Literatura | ‘A poesia de Amália’ na Biblioteca Nacional

 

 

2020 regista para a história o centenário do nascimento de Amália, a voz portuguesa que imortalizou o fado e o associou à forma de viver e sentir de todo um povo. Para celebrar a data, a Biblioteca Nacional de Portugal preparou uma exposição temporária dedicada à poesia da ‘estranha forma de vida’ que a artista cantou nos seus fados. A exposição tem início hoje, 15 de outubro, e prolonga-se por 3 meses, até 15 de dezembro.

O encontro com Alain Oulman

“No início de 1959 Amália faz mais uma temporada no Olympia, em Paris, com brilho incontestável de vedeta internacional – a revista Variety considera-a nesse ano uma das quatro maiores cantoras do mundo.

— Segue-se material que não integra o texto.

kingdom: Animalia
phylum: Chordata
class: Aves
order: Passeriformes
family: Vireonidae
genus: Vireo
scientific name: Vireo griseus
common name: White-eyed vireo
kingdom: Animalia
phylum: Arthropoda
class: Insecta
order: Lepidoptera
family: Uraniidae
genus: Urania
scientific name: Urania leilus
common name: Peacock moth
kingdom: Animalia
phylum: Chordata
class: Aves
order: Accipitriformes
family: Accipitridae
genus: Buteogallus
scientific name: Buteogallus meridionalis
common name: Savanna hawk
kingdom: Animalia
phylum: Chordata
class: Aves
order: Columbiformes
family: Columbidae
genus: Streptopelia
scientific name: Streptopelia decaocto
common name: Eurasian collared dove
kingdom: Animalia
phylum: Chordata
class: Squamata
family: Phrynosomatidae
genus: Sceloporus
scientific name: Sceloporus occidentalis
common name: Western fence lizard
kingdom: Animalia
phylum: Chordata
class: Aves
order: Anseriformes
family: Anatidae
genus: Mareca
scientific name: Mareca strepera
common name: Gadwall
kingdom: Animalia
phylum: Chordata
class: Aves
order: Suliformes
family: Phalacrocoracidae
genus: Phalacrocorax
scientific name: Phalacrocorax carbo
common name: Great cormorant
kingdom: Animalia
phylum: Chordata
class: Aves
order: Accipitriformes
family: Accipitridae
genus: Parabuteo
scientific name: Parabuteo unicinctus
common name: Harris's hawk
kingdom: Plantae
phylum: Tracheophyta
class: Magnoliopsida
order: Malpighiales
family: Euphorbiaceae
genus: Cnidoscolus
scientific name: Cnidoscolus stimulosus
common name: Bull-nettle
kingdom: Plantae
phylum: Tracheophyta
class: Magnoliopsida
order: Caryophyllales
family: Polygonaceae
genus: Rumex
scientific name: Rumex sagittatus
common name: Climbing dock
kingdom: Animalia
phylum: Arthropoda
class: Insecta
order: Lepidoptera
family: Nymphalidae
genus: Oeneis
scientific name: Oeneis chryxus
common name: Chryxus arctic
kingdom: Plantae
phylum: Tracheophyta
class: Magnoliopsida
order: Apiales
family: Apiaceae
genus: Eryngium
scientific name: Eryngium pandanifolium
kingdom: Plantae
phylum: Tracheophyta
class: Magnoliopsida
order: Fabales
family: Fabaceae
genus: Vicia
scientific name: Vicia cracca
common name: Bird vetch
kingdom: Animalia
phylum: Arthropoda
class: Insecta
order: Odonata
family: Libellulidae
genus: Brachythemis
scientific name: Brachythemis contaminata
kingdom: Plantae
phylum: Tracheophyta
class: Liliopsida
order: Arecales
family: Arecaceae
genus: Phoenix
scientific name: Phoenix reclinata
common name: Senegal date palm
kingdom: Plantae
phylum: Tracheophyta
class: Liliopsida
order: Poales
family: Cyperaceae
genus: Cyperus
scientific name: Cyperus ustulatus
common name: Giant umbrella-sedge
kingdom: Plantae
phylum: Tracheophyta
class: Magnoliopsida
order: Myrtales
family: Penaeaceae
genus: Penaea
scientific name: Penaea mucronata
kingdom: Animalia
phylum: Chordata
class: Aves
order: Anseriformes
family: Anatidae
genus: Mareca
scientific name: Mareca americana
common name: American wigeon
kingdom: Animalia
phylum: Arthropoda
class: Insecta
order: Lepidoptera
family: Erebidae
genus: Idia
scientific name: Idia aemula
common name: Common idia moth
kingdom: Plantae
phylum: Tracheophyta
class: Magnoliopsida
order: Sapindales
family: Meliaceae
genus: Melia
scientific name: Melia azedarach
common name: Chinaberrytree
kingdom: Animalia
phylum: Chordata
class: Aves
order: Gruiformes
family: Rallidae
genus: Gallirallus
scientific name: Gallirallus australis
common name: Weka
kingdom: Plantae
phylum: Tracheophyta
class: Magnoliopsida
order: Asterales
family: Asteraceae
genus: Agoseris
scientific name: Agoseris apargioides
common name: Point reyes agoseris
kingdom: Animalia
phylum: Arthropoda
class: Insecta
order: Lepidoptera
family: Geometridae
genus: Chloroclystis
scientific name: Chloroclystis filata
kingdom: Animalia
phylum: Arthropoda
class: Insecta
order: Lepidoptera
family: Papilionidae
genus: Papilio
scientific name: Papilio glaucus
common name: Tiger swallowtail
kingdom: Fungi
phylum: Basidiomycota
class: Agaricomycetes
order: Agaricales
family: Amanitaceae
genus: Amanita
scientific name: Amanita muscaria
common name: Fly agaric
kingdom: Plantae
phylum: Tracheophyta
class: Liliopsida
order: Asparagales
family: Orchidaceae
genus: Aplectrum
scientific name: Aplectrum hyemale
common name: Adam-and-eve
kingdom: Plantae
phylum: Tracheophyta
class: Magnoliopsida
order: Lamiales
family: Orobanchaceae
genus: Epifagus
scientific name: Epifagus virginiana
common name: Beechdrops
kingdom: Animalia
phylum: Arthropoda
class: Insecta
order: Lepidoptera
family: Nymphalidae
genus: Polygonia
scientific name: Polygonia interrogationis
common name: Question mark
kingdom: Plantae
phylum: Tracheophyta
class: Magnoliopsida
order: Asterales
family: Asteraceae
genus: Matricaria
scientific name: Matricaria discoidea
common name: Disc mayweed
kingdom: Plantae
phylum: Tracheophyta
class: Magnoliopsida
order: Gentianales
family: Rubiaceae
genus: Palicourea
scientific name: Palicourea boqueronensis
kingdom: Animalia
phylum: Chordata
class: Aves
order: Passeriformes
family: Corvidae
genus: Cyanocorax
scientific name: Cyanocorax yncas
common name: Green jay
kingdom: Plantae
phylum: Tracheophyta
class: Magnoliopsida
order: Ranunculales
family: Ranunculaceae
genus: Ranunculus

Numa dessas noites apresenta-se nos bastidores um rapaz que lhe oferece uma melodia. Tem trinta anos e chama-se Alain Oulman. Nem ele nem Amália podiam supor que deste encontro nasceria a mais original e profícua relação conhecida entre a poesia clássica e a música popular”, assinala Frederico Santiago no site da BNP.

A voz aos poetas de Língua Portuguesa

“É verdade que Amália já antes tinha cantado alguns poetas portugueses seus contemporâneos, como Pedro Homem de Mello, David Mourão-Ferreira, Luiz de Macedo ou Sidónio Muralha – [no disco busto, de 1962] -, e que a sua própria maneira de cantar já era uma poética em si – basta para isso ouvir a quase belcantista acentuação que dava à frase ou como nunca repetia um refrão de forma mecânica. Mas nunca um cantor popular conseguiria, como Amália – na maior parte das vezes, com a cumplicidade de Alain Oulman –, uma tão grande democratização dos clássicos da poesia através da música. Em poucos anos, Amália põe um povo inteiro não só a conhecer sonetos de Camões como a emocionar-se com eles, e inclui nos seus discos fados e canções com poemas de Mendinho, Dom Dinis, João Garcia de Guilhade, João Roiz de Castel-Branco, Bernardim Ribeiro…

Através desse arco projetado por Oulman e esculpido por Amália, o grande público descobriu um universo de novo requinte poético, que afinal tanto tinha em comum com o fado tradicional. Era uma forma elevada e intemporal de tratar o mesmo mistério”, acrescenta-se.

Cantar a lírica de Camões: um ultraje?

Em 1965, a propósito da edição de um disco de 45 rotações que se intitulava Amália Canta Camões, foi por muitos considerado um ultraje cantar o príncipe dos poetas portugueses em forma de fado. Saíram então gravações de Erros Meus, Lianor, Dura Memória e, logo de seguida uma edição do Jornal Popular onde diversas personalidades do meio literário e artístico davam o seu parecer sobre esta inovação, a princípio, atípica no Fado. Algumas das vozes manifestaram-se a favor, outras duramente contra. “A polémica foi tal que chegaram a ser publicados na imprensa depoimentos contra e a favor e a montar-se um tribunal fictício na televisão para julgar Amália. Mas a primeira experiência do género acontecera já quatro anos antes de rebentar o escândalo. Amália cantara um soneto de Camões na televisão e pressagiado todo o estrondo de 1965. À pergunta sobre de quem eram os versos cantados respondeu apenas: “Estavam num livro…”, revela Frederico Santiago.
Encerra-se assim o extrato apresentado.